The Rev. O'Neal Dozier, senior pastor of The Worldwide Christian Center Church on Pompano Beach, Fla., says Democrats and President Barack Obama would use Romney's "racist religion as a secret weapon" to attack the Republican in the general election.
"The Mormon religion is prejudiced against blacks, Jews and the Native American Indians," Dozier says in a release previewing the news conference. "These allegations are substantiated and validated by the writings of the former prophets and seers of the Mormon church."
What Dozier's release doesn't mention is that he's a supporter of rival Republican contender Rick Santorum, and, according to news reports, an honorary chairman of his Florida campaign. The Santorum campaign on Friday touted Dozier as one of its conservative leader endorsements.
Santorum spoke in January at Dozier's church, where the senior pastor noted that blacks will not vote for a Mormon because of the LDS faith's racial history. Up until 1978, the Utah-based religion barred blacks from its all-male priesthood.

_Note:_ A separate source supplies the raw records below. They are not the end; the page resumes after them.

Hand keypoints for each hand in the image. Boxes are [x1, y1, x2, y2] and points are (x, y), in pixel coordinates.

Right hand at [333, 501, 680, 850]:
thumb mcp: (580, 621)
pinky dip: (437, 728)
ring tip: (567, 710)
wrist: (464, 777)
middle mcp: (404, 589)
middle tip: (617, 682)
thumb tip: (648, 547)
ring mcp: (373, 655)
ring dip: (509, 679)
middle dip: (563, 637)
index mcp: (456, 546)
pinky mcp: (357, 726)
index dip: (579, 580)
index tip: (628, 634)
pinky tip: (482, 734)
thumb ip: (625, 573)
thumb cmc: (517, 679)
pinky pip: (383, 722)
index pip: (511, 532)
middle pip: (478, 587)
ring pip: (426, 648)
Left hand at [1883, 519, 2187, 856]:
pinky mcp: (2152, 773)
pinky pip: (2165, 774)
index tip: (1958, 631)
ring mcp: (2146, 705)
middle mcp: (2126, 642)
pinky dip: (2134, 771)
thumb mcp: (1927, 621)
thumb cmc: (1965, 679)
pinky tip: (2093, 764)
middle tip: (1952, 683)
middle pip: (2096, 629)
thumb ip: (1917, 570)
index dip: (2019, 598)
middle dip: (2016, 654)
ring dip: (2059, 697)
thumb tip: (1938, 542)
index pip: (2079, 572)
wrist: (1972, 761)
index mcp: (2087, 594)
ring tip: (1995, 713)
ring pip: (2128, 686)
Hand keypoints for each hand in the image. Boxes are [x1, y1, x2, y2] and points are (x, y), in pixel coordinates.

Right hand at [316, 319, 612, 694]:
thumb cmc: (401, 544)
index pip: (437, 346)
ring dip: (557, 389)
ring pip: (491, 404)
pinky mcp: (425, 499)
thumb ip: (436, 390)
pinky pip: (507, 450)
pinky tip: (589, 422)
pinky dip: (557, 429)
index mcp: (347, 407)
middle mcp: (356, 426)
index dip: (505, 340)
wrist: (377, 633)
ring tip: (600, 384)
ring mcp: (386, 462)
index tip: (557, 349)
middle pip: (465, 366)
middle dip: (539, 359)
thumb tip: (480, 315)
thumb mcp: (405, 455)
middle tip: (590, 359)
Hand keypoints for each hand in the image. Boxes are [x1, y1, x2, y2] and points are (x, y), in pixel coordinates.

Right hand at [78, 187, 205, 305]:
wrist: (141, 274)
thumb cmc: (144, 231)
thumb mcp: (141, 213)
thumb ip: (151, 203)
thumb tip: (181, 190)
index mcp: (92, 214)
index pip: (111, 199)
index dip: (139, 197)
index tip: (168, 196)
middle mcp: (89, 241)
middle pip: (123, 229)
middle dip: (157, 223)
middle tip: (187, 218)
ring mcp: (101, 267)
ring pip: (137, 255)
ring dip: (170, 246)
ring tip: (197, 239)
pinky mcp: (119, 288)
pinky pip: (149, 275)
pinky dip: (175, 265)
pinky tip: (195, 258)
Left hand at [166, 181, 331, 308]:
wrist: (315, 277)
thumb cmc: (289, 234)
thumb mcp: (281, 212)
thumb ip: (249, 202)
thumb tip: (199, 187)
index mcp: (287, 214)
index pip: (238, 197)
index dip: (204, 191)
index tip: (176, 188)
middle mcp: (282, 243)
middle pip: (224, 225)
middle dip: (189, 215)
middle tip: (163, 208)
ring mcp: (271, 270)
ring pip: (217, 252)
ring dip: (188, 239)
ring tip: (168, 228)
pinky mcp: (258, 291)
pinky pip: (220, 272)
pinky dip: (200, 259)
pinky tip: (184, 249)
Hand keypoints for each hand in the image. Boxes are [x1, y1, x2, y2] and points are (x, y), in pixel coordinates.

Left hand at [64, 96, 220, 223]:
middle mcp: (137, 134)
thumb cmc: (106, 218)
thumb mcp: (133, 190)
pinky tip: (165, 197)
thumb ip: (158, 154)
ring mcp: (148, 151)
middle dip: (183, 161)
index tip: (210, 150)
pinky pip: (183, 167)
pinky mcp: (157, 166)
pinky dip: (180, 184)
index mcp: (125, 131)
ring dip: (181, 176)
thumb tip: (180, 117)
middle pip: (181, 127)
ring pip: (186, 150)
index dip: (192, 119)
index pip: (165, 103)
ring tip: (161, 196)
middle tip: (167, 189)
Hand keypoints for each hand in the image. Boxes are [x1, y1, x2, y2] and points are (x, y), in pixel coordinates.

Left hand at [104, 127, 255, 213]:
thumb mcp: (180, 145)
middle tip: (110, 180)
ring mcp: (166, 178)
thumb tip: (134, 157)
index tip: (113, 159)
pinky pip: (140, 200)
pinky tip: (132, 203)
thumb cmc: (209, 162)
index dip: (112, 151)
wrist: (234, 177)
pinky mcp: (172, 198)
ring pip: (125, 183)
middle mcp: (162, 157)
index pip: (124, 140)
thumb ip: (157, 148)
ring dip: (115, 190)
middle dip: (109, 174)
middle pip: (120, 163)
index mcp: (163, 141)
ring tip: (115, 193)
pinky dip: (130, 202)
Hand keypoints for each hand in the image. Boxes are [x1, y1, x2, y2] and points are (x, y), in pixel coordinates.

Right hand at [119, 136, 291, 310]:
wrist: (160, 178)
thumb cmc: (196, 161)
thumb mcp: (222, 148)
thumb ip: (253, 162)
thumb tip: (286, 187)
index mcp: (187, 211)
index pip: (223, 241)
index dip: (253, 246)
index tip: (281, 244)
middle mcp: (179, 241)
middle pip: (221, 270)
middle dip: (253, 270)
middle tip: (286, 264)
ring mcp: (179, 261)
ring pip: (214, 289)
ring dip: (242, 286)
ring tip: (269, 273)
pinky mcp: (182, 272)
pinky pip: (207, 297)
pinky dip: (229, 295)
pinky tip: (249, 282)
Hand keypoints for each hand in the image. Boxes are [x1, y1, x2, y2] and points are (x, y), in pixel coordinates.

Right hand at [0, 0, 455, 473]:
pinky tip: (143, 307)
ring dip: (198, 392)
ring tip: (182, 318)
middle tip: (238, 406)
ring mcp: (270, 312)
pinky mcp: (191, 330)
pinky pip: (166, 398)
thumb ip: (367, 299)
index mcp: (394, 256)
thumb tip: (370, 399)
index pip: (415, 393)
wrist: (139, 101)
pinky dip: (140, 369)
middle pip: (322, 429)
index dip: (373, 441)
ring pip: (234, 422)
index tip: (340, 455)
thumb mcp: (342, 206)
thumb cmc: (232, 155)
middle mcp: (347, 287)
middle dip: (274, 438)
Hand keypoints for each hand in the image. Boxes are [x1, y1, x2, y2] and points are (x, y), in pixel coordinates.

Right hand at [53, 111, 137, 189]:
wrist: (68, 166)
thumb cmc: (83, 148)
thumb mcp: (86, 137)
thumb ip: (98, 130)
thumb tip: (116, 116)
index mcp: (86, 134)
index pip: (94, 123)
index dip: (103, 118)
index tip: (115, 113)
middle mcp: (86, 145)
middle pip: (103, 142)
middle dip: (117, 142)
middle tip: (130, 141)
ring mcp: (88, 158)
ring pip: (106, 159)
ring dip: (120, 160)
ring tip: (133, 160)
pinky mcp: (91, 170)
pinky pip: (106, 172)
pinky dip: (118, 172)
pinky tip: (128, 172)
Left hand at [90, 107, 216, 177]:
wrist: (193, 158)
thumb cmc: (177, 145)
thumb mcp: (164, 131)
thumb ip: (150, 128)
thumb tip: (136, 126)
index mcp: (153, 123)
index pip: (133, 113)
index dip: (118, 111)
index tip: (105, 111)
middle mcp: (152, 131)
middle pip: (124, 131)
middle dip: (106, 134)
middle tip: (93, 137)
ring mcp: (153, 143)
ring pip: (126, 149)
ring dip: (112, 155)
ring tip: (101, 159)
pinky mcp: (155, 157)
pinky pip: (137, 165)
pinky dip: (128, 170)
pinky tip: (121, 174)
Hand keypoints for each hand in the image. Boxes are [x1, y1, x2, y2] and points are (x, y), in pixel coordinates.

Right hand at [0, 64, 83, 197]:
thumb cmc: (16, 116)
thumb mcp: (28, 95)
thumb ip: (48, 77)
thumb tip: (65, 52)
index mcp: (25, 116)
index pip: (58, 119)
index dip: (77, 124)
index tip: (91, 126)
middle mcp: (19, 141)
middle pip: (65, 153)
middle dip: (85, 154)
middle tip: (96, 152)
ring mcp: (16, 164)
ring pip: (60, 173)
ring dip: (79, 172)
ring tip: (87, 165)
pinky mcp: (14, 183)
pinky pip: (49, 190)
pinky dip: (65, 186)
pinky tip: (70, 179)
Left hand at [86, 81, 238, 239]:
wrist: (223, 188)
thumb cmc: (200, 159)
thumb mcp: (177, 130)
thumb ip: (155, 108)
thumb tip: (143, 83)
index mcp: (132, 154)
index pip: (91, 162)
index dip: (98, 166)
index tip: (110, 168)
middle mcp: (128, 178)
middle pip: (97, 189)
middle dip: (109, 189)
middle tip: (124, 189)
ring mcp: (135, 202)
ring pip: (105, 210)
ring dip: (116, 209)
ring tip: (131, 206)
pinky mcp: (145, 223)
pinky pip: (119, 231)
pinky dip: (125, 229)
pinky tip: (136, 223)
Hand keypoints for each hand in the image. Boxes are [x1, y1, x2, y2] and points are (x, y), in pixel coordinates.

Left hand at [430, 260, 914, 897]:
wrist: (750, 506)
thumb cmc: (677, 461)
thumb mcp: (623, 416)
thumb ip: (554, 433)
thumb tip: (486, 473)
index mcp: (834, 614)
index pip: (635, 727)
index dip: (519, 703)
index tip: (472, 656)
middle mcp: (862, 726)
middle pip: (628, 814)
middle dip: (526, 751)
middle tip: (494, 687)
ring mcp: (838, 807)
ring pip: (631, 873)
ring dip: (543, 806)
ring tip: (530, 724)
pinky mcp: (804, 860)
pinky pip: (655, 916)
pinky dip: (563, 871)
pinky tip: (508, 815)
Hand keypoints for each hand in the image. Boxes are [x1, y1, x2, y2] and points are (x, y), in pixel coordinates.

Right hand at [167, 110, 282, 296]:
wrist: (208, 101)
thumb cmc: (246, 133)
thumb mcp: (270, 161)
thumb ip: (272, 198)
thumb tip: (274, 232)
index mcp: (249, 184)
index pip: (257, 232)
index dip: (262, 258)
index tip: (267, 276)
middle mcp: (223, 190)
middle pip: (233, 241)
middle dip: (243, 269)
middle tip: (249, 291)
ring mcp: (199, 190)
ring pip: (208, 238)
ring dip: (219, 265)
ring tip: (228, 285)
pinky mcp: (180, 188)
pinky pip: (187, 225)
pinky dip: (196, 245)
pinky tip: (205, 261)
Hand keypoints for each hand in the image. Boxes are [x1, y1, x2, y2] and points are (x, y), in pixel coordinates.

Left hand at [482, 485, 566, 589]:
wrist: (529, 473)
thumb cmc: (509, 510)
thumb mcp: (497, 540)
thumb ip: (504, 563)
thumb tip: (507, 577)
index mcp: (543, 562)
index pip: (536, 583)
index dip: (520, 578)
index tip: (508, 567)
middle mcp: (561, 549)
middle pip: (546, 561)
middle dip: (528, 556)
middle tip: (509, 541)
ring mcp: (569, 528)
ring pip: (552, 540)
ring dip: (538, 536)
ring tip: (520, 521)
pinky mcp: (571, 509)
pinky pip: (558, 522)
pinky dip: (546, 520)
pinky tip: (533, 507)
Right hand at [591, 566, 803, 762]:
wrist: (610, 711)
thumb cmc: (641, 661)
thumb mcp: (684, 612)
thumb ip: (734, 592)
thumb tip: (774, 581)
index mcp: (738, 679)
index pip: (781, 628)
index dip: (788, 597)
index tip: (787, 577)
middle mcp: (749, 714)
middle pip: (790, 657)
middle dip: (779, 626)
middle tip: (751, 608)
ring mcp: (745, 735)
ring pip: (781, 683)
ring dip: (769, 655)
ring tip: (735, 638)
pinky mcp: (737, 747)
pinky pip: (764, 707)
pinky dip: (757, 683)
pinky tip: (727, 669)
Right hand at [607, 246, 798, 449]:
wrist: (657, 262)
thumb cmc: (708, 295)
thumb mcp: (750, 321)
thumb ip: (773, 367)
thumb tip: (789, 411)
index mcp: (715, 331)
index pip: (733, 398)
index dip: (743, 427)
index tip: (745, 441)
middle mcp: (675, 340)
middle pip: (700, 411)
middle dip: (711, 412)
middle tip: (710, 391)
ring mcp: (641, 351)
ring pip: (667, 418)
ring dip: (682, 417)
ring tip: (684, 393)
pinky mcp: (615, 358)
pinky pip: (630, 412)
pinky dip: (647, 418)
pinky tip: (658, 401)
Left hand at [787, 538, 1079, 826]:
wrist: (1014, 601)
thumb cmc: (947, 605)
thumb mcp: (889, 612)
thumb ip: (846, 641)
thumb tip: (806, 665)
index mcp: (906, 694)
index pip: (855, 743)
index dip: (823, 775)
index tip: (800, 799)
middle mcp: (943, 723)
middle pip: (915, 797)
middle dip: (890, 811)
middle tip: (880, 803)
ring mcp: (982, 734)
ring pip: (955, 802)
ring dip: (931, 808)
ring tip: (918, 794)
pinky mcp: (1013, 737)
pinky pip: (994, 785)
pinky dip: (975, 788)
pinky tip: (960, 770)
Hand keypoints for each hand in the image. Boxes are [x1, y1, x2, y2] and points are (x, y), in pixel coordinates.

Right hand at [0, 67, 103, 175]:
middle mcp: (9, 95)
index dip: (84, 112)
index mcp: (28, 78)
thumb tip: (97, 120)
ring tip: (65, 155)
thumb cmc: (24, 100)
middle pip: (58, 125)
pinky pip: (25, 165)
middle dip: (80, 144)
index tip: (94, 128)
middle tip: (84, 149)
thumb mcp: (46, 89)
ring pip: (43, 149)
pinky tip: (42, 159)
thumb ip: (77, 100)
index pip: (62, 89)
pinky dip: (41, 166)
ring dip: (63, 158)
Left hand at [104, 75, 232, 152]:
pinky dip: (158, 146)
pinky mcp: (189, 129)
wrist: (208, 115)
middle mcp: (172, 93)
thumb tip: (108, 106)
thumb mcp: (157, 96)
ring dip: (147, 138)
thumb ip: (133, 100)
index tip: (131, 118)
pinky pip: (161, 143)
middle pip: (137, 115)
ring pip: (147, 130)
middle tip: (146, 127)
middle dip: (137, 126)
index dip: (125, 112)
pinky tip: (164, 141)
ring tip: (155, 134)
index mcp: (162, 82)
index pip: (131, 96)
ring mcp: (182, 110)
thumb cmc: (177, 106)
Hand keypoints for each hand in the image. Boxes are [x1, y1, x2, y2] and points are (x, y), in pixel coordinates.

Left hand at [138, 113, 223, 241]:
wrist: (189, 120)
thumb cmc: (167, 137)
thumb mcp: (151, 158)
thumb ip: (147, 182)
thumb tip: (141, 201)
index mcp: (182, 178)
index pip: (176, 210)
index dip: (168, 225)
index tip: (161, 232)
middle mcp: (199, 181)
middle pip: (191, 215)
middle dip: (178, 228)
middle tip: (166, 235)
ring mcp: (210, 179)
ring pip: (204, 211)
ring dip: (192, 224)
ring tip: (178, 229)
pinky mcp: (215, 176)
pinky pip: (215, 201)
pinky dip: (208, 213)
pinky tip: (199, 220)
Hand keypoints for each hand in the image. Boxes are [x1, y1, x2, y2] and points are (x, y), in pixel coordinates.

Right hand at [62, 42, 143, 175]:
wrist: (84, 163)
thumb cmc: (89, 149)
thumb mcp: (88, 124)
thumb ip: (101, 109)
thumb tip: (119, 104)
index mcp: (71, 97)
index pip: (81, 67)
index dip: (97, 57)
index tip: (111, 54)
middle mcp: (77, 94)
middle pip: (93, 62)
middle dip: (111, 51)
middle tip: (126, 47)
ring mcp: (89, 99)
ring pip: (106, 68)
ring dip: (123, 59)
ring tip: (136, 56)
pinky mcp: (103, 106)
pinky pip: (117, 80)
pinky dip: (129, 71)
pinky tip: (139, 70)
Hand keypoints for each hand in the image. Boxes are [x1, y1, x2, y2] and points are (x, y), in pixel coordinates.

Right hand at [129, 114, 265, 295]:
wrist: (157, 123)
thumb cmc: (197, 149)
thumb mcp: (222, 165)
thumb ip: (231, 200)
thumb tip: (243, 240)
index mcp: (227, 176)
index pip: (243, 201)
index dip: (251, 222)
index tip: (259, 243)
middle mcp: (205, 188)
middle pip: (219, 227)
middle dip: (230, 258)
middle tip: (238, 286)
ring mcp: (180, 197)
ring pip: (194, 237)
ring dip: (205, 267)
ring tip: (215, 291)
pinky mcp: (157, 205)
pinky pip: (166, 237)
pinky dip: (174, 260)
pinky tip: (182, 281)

Romney's campaign declined to comment. A spokeswoman for Santorum didn't return a request for comment.
Romney, the Republican front-runner, isn't likely to pay much attention to Dozier's comments and has previously said he would not distance himself from his Mormon faith even as he argued that he would not take orders from Salt Lake City should he be elected president.
"There are some for whom these commitments are not enough," Romney said during a major 2007 speech on his faith during his previous White House bid. "They would prefer it if I would simply distance myself from my religion, say that it is more a tradition than my personal conviction, or disavow one or another of its precepts. That I will not do. I believe in my Mormon faith and I endeavor to live by it."
Romney added that there may be some who charge that his Mormon faith may sink his Oval Office hopes, but that underestimates the American people's respect for faith.
"Americans tire of those who would jettison their beliefs, even to gain the world," Romney said at the time.
The Church of Jesus Christ of Latter-day Saints has fought back recently against talk that it condones racial discrimination.
"The church's position is clear we believe all people are God's children and are equal in his eyes and in the church," the church said in a statement Feb. 29. "We do not tolerate racism in any form."
As to the question of the now-discarded ban on blacks in the priesthood, the church said: "It is not known precisely why, how, or when this restriction began but what is clear is that it ended decades ago."
In 2006, then-LDS Church President Gordon B. Hinckley rebuked Mormons who hold racist views.
"No man who makes disparaging remarks concerning those of another race can consider himself a true disciple of Christ," Hinckley said. "Nor can he consider himself to be in harmony with the teachings of the church of Christ."
Dozier says his Monday news conference will include "other concerned clergy and other Christians."